Additionally, Li pointed to the risk of misinformation. “I think there was some element of that,” she said. “There is a possibility that facts get misconstrued or that false information is spread, which leads to people voting one way or another.”

Conceptual designs for the JDUC revitalization. Supplied by Jennifer Li

Based on initial conversations about the results with the University, Li said the project isn’t dead. She told The Journal that the University agrees there’s still a need to address the deficiencies of the JDUC. “It’s just a matter of timing and a matter of when and how the next steps moving forward will play out,” Li said.

The proposed $62.3-million capital project would’ve secured 8,800 square feet of new study space and 3,200 square feet of new club space. It would’ve created four times more space than what currently exists in the JDUC.

At the graduate level, the SGPS voted overwhelmingly in support of the JDUC revitalization project with a $40 student fee. 

With a 33.7 per cent voter turnout, 1,065 graduate students (77.3 per cent) voted ‘yes’ while 312 (22.7 per cent) voted ‘no’.

SGPS President Adam Grotsky told The Journal that it was “bittersweet” to see the results. 

“On the SGPS, there was a clear support for the redevelopment and we campaigned on the redevelopment meaning graduate student space,” Grotsky said. “For me, our end of the referendum speaks to a need that survives this campaign.” 

In a statement released Wednesday following the results, Grotsky said the SGPS won’t collect the fee from students unless there is a path forward that “retains the University’s contributions.”

Grotsky told The Journal that if the JDUC redevelopment doesn’t have a path forward, the SGPS “will be working with the University to establish graduate space on campus.”

“Currently there is no graduate-only space on campus.

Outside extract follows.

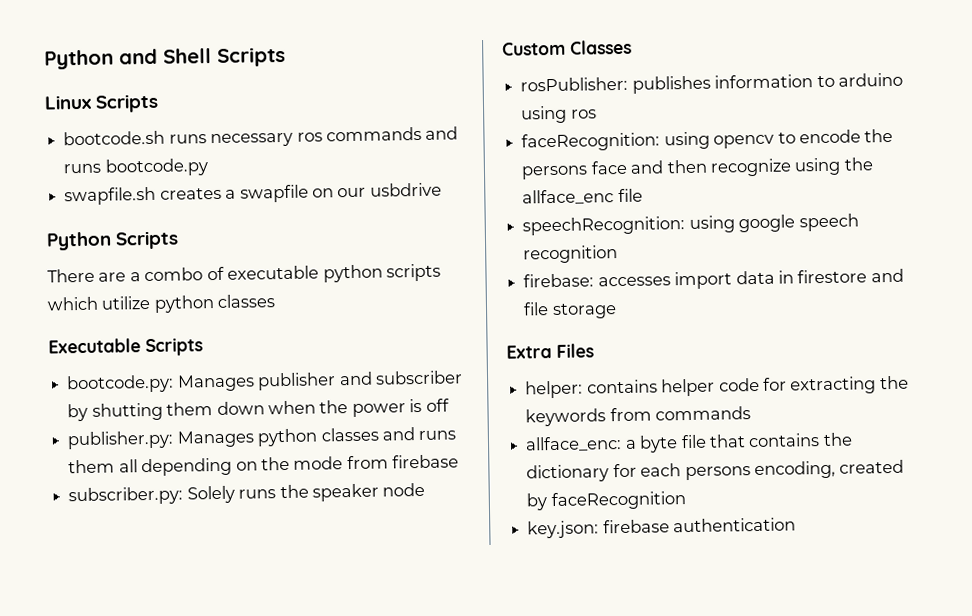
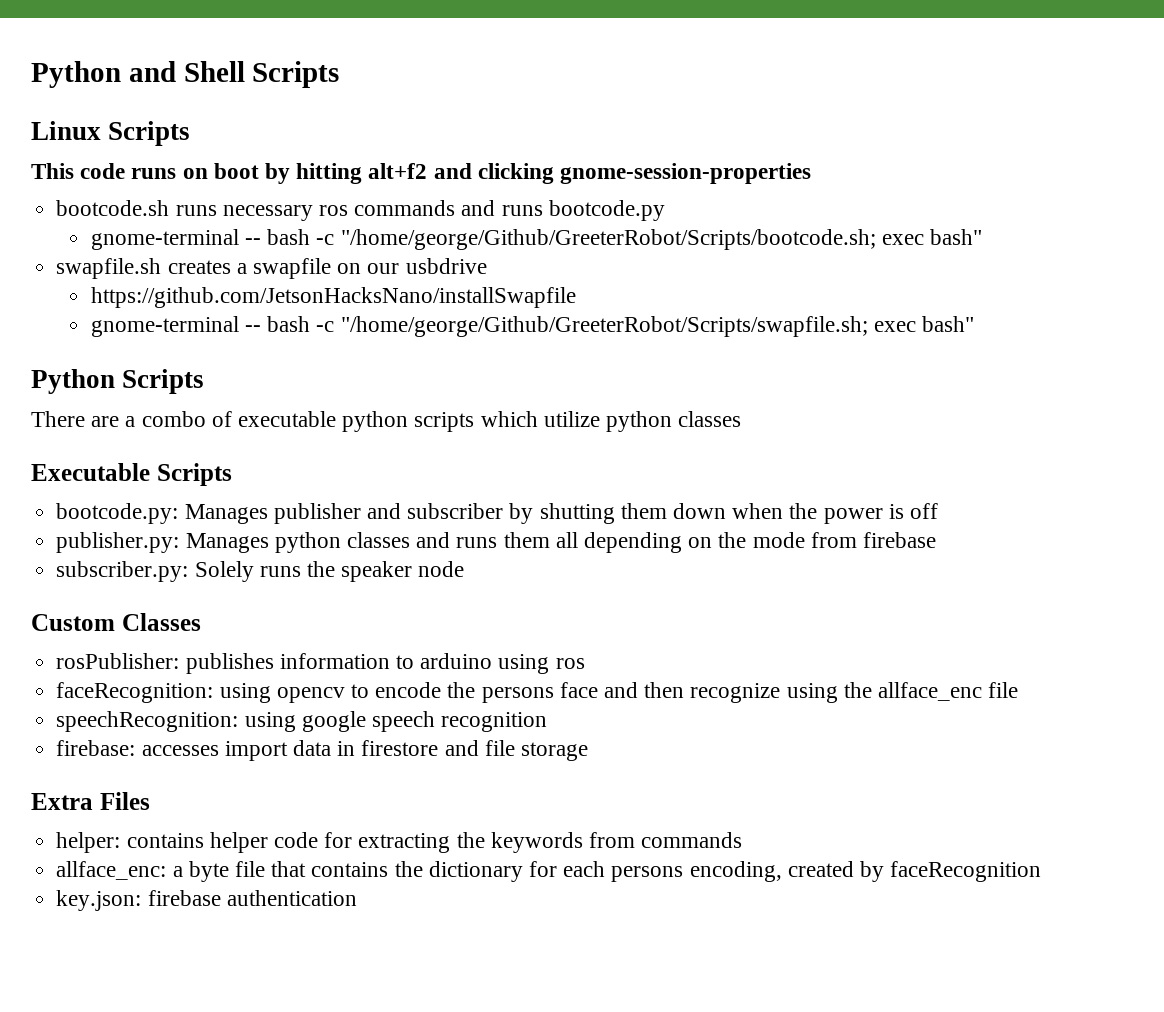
(160, 103) none -> [31,163,812,184] // This code runs on boot by hitting alt+f2 and clicking gnome-session-properties
(208, 167) none -> [90,229,982,250] // gnome-terminal -- bash -c "/home/george/Github/GreeterRobot/Scripts/bootcode.sh; exec bash"
(442, 189) none -> [90,287,576,308] [90,316,974,337] // https://github.com/JetsonHacksNano/installSwapfile // gnome-terminal -- bash -c "/home/george/Github/GreeterRobot/Scripts/swapfile.sh; exec bash"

We suffer from a lack of graduate community, that’s not just anecdotal. It has been proven through studies the university has done that have shown grad students have a lower sense of belonging at Queen’s, and a lower mental health as a result,” Grotsky remarked.

When asked what the next steps for the project might look like, Li said she has considered a few different options, but hasn’t pursued any of them yet. 

“We need to regroup with the University as a partner and not make a decision just as the AMS. I think reading week will allow us to spend time to think about what those options may look like,” Li said. “There is support, just not on these terms. We need to go back to the drawing board and understand what students will vote in favour for.”